Detroit Mayor, Dave Bing
Detroit has become the largest US city ever to file for bankruptcy, with debts of at least $15bn (£10bn).
The city, once a symbol of US industrial power, is seeking protection from creditors who include public-sector workers and their pension funds, reports the BBC.
Unions described the bankruptcy filing as a power grab.
Detroit has faced decades of problems linked to declining industry. Public services are nearing collapse and about 70,000 properties lie abandoned.
Mayor Dave Bing has vowed that public services will keep running and wages for public workers will be paid.
On Thursday, Michigan state-appointed emergency manager Kevyn Orr asked a federal judge to place the city into bankruptcy protection.

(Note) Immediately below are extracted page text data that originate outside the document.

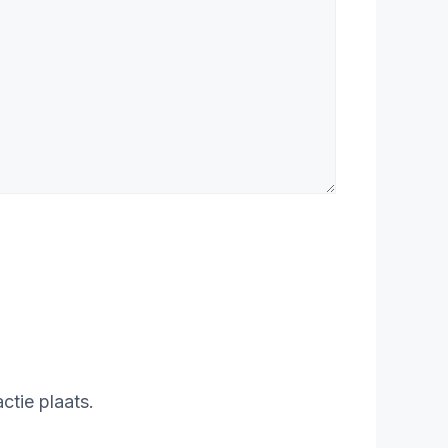
ctie plaats.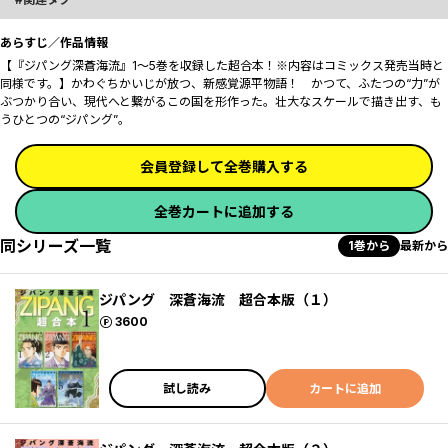
あらすじ／作品情報
【『ジパング深蒼海流』1～5巻を収録した超合本！※内容はコミックス発売当時と
同様です。】かわぐちかいじが放つ、新感覚源平物語！ かつて、ふたつの“力”が
ぶつかり合い、現代へと繋がるこの国を形作った。壮大なスケールで描き出す、も
うひとつの“ジパング”。
会員登録して全巻購入する
全巻カートに追加する
同シリーズ一覧
1巻から
最新から
ジパング 深蒼海流 超合本版（１）
ポイント
3600
試し読み
カートに追加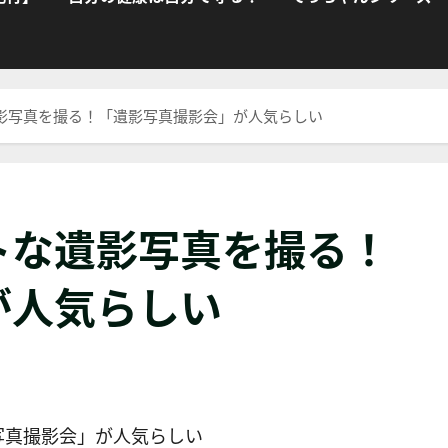
影写真を撮る！「遺影写真撮影会」が人気らしい
トな遺影写真を撮る！
が人気らしい
写真撮影会」が人気らしい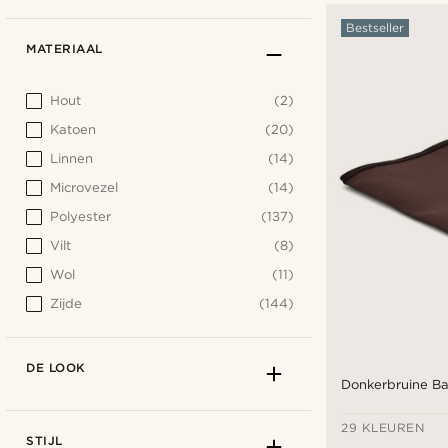
Bestseller
MATERIAAL
Hout
(2)
Katoen
(20)
Linnen
(14)
Microvezel
(14)
Polyester
(137)
Vilt
(8)
Wol
(11)
Zijde
(144)
DE LOOK
Donkerbruine Ba
29 KLEUREN
STIJL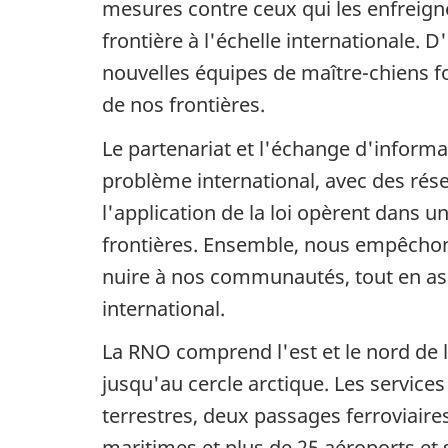
mesures contre ceux qui les enfreigne
frontière à l'échelle internationale. D
nouvelles équipes de maître-chiens f
de nos frontières.
Le partenariat et l'échange d'informat
problème international, avec des ré
l'application de la loi opèrent dans u
frontières. Ensemble, nous empêchons
nuire à nos communautés, tout en ass
international.
La RNO comprend l'est et le nord de l
jusqu'au cercle arctique. Les services
terrestres, deux passages ferroviaires
maritimes et plus de 25 aéroports et s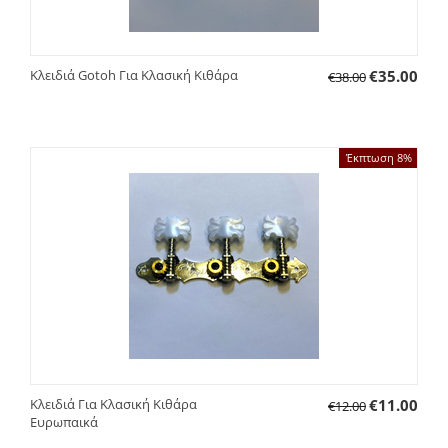
Κλειδιά Gotoh Για Κλασική Κιθάρα
€
35.00
€
38.00
Έκπτωση 8%
Κλειδιά Για Κλασική Κιθάρα
€
11.00
€
12.00
Ευρωπαικά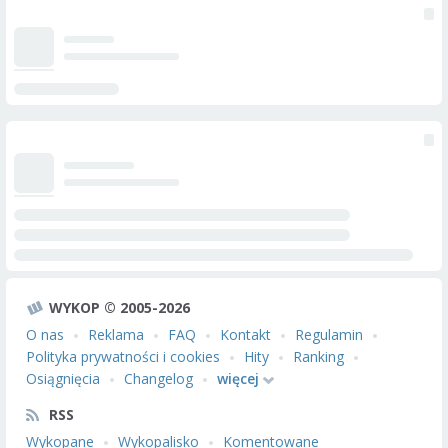
WYKOP © 2005-2026
O nas
Reklama
FAQ
Kontakt
Regulamin
Polityka prywatności i cookies
Hity
Ranking
Osiągnięcia
Changelog
więcej
RSS
Wykopane
Wykopalisko
Komentowane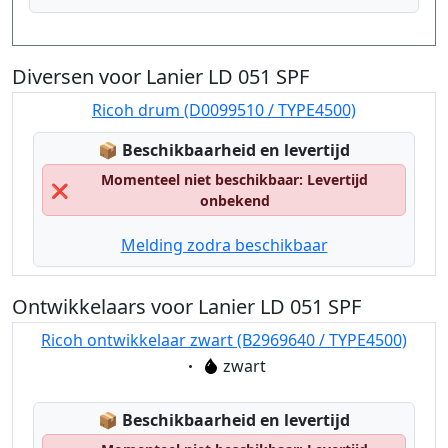
Diversen voor Lanier LD 051 SPF
Ricoh drum (D0099510 / TYPE4500)
Lagerstatus:
📦
Beschikbaarheid en levertijd
Momenteel niet beschikbaar: Levertijd
❌
onbekend
Melding zodra beschikbaar
Ontwikkelaars voor Lanier LD 051 SPF
Ricoh ontwikkelaar zwart (B2969640 / TYPE4500)
Eigenschaft:
zwart
Lagerstatus:
📦
Beschikbaarheid en levertijd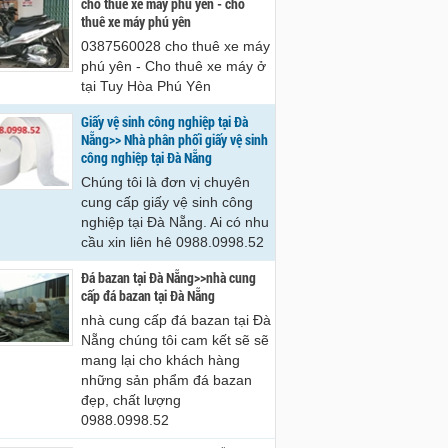
cho thue xe may phu yen - cho
hê 0988.0998.52
0988.0998.52
thuê xe máy phú yên
0387560028 cho thuê xe máy
phú yên - Cho thuê xe máy ở
tại Tuy Hòa Phú Yên
Giấy vệ sinh công nghiệp tại Đà
Nẵng>> Nhà phân phối giấy vệ sinh
công nghiệp tại Đà Nẵng
Chúng tôi là đơn vị chuyên
cung cấp giấy vệ sinh công
nghiệp tại Đà Nẵng. Ai có nhu
cầu xin liên hê 0988.0998.52
Đá bazan tại Đà Nẵng>>nhà cung
cấp đá bazan tại Đà Nẵng
nhà cung cấp đá bazan tại Đà
Nẵng chúng tôi cam kết sẽ sẽ
mang lại cho khách hàng
những sản phẩm đá bazan
đẹp, chất lượng
0988.0998.52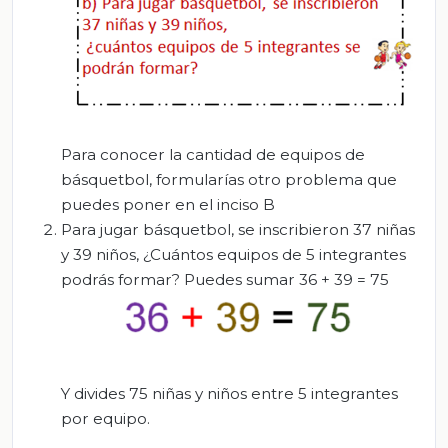
Para conocer la cantidad de equipos de
básquetbol, formularías otro problema que
puedes poner en el inciso B
Para jugar básquetbol, se inscribieron 37 niñas
y 39 niños, ¿Cuántos equipos de 5 integrantes
podrás formar? Puedes sumar 36 + 39 = 75
Y divides 75 niñas y niños entre 5 integrantes
por equipo.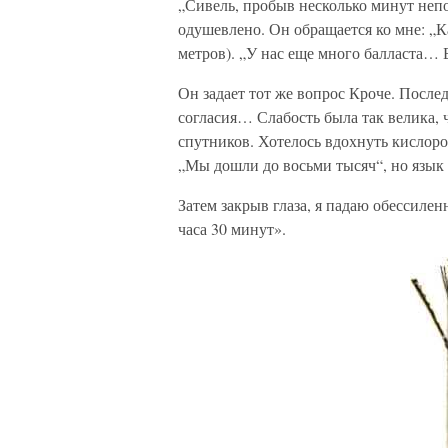
„Сивель, пробыв несколько минут неп
одушевлено. Он обращается ко мне: „К
метров). „У нас еще много балласта… Б
Он задает тот же вопрос Кроче. После
согласия… Слабость была так велика, ч
спутников. Хотелось вдохнуть кислород
„Мы дошли до восьми тысяч“, но язык
Затем закрыв глаза, я падаю обессиле
часа 30 минут».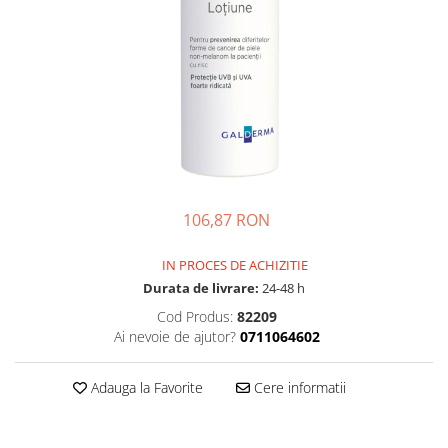
Multivitamine
Ingrijire par
Omega 3
Balsam masca si tratament
Par si unghii
Produse cu SPF Pentru Fata
Probiotice si prebiotice
Repelenti insecte
Prostata
Sanatate urinara
Sistemul respirator
Slabire si control greutate
106,87 RON
Somn stres si anxietate
IN PROCES DE ACHIZITIE
Supliment Calciu
Durata de livrare:
24-48 h
Supliment Complexe
Cod Produs:
82209
Ai nevoie de ajutor?
0711064602
Supliment Fier
Supliment Magneziu
Adauga la Favorite
Cere informatii
Supliment Vitamina B
Supliment Vitamina C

If it is approved, he would be allowed to liquidate city assets to satisfy creditors and pensions.
Detroit - known as Motor City for its once-thriving automobile industry - stopped unsecured-debt payments last month to keep the city running as Orr negotiated with creditors.
He proposed a deal last month in which creditors would accept 10 cents for every dollar they were owed.
But two pension funds representing retired city workers resisted the plan. Thursday's bankruptcy filing comes days ahead of a hearing that would have tried to stop the city from making such a move.
Orr suggested at the time there was a 50-50 chance of the city needing to file for bankruptcy. He also said the city's long-term debt could be between $17bn and $20bn.
At a press briefing on Thursday, Orr said filing for bankruptcy was the "first step toward restoring the city".
Alongside him, Detroit Mayor Dave Bing said that residents had to make a new start.
"I really didn't want to go in this direction - but now that we are here, we have to make the best of it," Bing said.